Your task — Quote every line of the items below word for word, keeping each character, punctuation mark and line break unchanged.

/---

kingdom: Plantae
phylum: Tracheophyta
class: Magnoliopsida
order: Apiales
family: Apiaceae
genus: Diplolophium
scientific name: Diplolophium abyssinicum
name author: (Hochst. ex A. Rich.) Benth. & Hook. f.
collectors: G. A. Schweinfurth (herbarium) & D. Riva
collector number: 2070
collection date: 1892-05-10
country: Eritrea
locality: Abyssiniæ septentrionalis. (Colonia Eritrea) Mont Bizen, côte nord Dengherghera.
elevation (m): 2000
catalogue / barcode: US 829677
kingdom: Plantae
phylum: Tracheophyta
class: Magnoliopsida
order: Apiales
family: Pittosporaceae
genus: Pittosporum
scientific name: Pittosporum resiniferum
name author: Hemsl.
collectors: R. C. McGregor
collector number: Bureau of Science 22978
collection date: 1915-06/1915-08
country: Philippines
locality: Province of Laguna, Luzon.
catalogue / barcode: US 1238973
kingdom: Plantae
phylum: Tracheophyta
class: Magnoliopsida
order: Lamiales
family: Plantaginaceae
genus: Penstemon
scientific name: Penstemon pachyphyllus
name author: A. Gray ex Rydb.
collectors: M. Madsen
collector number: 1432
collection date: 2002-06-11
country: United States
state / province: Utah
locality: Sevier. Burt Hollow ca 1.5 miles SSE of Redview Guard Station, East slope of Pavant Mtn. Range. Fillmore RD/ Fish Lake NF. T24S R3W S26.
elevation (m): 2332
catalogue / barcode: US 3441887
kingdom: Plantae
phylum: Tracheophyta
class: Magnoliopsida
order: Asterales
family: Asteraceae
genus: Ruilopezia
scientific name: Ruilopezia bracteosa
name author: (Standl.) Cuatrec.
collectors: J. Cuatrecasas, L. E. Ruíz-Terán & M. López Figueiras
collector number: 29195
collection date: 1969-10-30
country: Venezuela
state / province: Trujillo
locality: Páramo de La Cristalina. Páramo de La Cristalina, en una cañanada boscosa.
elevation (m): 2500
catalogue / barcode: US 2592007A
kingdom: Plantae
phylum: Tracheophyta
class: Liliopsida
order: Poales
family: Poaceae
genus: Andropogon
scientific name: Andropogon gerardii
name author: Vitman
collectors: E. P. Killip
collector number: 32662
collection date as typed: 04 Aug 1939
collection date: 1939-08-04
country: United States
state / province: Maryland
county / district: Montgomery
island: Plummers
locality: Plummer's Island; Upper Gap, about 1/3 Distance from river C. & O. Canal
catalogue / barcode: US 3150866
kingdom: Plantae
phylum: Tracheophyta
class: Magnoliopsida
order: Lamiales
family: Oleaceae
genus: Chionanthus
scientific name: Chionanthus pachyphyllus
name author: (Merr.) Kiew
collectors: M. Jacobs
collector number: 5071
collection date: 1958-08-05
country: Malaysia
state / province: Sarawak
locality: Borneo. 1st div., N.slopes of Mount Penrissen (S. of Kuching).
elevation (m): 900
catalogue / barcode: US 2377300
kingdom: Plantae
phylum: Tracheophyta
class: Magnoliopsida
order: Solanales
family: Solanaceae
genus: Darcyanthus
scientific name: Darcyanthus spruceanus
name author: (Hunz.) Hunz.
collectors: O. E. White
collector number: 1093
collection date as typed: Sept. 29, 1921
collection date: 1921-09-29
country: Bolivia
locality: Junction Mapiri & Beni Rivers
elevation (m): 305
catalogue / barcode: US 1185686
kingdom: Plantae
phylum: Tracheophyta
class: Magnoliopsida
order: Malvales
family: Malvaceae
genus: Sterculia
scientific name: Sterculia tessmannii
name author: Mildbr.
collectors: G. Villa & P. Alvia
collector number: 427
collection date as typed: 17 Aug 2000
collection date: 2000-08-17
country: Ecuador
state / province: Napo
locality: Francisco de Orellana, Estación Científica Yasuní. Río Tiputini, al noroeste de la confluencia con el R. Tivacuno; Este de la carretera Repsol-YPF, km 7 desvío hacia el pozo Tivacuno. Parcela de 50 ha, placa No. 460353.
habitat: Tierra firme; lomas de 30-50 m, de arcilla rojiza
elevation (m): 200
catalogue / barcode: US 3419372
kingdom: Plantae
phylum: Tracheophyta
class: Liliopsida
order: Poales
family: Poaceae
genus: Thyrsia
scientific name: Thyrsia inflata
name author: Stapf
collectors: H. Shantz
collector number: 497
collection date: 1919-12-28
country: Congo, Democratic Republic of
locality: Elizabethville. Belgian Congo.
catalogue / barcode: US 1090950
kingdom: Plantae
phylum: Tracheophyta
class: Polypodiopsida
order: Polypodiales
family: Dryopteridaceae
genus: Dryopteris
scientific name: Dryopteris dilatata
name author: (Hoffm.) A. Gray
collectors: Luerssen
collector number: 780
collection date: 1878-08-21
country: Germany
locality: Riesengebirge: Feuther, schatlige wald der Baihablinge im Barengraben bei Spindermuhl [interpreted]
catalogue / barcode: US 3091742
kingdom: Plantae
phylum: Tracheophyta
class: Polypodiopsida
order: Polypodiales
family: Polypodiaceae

\---

Task solution —
kingdom: Plantae
phylum: Tracheophyta
class: Magnoliopsida
order: Apiales
family: Apiaceae
genus: Diplolophium
scientific name: Diplolophium abyssinicum
name author: (Hochst. ex A. Rich.) Benth. & Hook. f.
collectors: G. A. Schweinfurth (herbarium) & D. Riva
collector number: 2070
collection date: 1892-05-10
country: Eritrea
locality: Abyssiniæ septentrionalis. (Colonia Eritrea) Mont Bizen, côte nord Dengherghera.
elevation (m): 2000
catalogue / barcode: US 829677
kingdom: Plantae
phylum: Tracheophyta
class: Magnoliopsida
order: Apiales
family: Pittosporaceae
genus: Pittosporum
scientific name: Pittosporum resiniferum
name author: Hemsl.
collectors: R. C. McGregor
collector number: Bureau of Science 22978
collection date: 1915-06/1915-08
country: Philippines
locality: Province of Laguna, Luzon.
catalogue / barcode: US 1238973
kingdom: Plantae
phylum: Tracheophyta
class: Magnoliopsida
order: Lamiales
family: Plantaginaceae
genus: Penstemon
scientific name: Penstemon pachyphyllus
name author: A. Gray ex Rydb.
collectors: M. Madsen
collector number: 1432
collection date: 2002-06-11
country: United States
state / province: Utah
locality: Sevier. Burt Hollow ca 1.5 miles SSE of Redview Guard Station, East slope of Pavant Mtn. Range. Fillmore RD/ Fish Lake NF. T24S R3W S26.
elevation (m): 2332
catalogue / barcode: US 3441887
kingdom: Plantae
phylum: Tracheophyta
class: Magnoliopsida
order: Asterales
family: Asteraceae
genus: Ruilopezia
scientific name: Ruilopezia bracteosa
name author: (Standl.) Cuatrec.
collectors: J. Cuatrecasas, L. E. Ruíz-Terán & M. López Figueiras
collector number: 29195
collection date: 1969-10-30
country: Venezuela
state / province: Trujillo
locality: Páramo de La Cristalina. Páramo de La Cristalina, en una cañanada boscosa.
elevation (m): 2500
catalogue / barcode: US 2592007A
kingdom: Plantae
phylum: Tracheophyta
class: Liliopsida
order: Poales
family: Poaceae
genus: Andropogon
scientific name: Andropogon gerardii
name author: Vitman
collectors: E. P. Killip
collector number: 32662
collection date as typed: 04 Aug 1939
collection date: 1939-08-04
country: United States
state / province: Maryland
county / district: Montgomery
island: Plummers
locality: Plummer's Island; Upper Gap, about 1/3 Distance from river C. & O. Canal
catalogue / barcode: US 3150866
kingdom: Plantae
phylum: Tracheophyta
class: Magnoliopsida
order: Lamiales
family: Oleaceae
genus: Chionanthus
scientific name: Chionanthus pachyphyllus
name author: (Merr.) Kiew
collectors: M. Jacobs
collector number: 5071
collection date: 1958-08-05
country: Malaysia
state / province: Sarawak
locality: Borneo. 1st div., N.slopes of Mount Penrissen (S. of Kuching).
elevation (m): 900
catalogue / barcode: US 2377300
kingdom: Plantae
phylum: Tracheophyta
class: Magnoliopsida
order: Solanales
family: Solanaceae
genus: Darcyanthus
scientific name: Darcyanthus spruceanus
name author: (Hunz.) Hunz.
collectors: O. E. White
collector number: 1093
collection date as typed: Sept. 29, 1921
collection date: 1921-09-29
country: Bolivia
locality: Junction Mapiri & Beni Rivers
elevation (m): 305
catalogue / barcode: US 1185686
kingdom: Plantae
phylum: Tracheophyta
class: Magnoliopsida
order: Malvales
family: Malvaceae
genus: Sterculia
scientific name: Sterculia tessmannii
name author: Mildbr.
collectors: G. Villa & P. Alvia
collector number: 427
collection date as typed: 17 Aug 2000
collection date: 2000-08-17
country: Ecuador
state / province: Napo
locality: Francisco de Orellana, Estación Científica Yasuní. Río Tiputini, al noroeste de la confluencia con el R. Tivacuno; Este de la carretera Repsol-YPF, km 7 desvío hacia el pozo Tivacuno. Parcela de 50 ha, placa No. 460353.
habitat: Tierra firme; lomas de 30-50 m, de arcilla rojiza
elevation (m): 200
catalogue / barcode: US 3419372
kingdom: Plantae
phylum: Tracheophyta
class: Liliopsida
order: Poales
family: Poaceae
genus: Thyrsia
scientific name: Thyrsia inflata
name author: Stapf
collectors: H. Shantz
collector number: 497
collection date: 1919-12-28
country: Congo, Democratic Republic of
locality: Elizabethville. Belgian Congo.
catalogue / barcode: US 1090950
kingdom: Plantae
phylum: Tracheophyta
class: Polypodiopsida
order: Polypodiales
family: Dryopteridaceae
genus: Dryopteris
scientific name: Dryopteris dilatata
name author: (Hoffm.) A. Gray
collectors: Luerssen
collector number: 780
collection date: 1878-08-21
country: Germany
locality: Riesengebirge: Feuther, schatlige wald der Baihablinge im Barengraben bei Spindermuhl [interpreted]
catalogue / barcode: US 3091742
kingdom: Plantae
phylum: Tracheophyta
class: Polypodiopsida
order: Polypodiales
family: Polypodiaceae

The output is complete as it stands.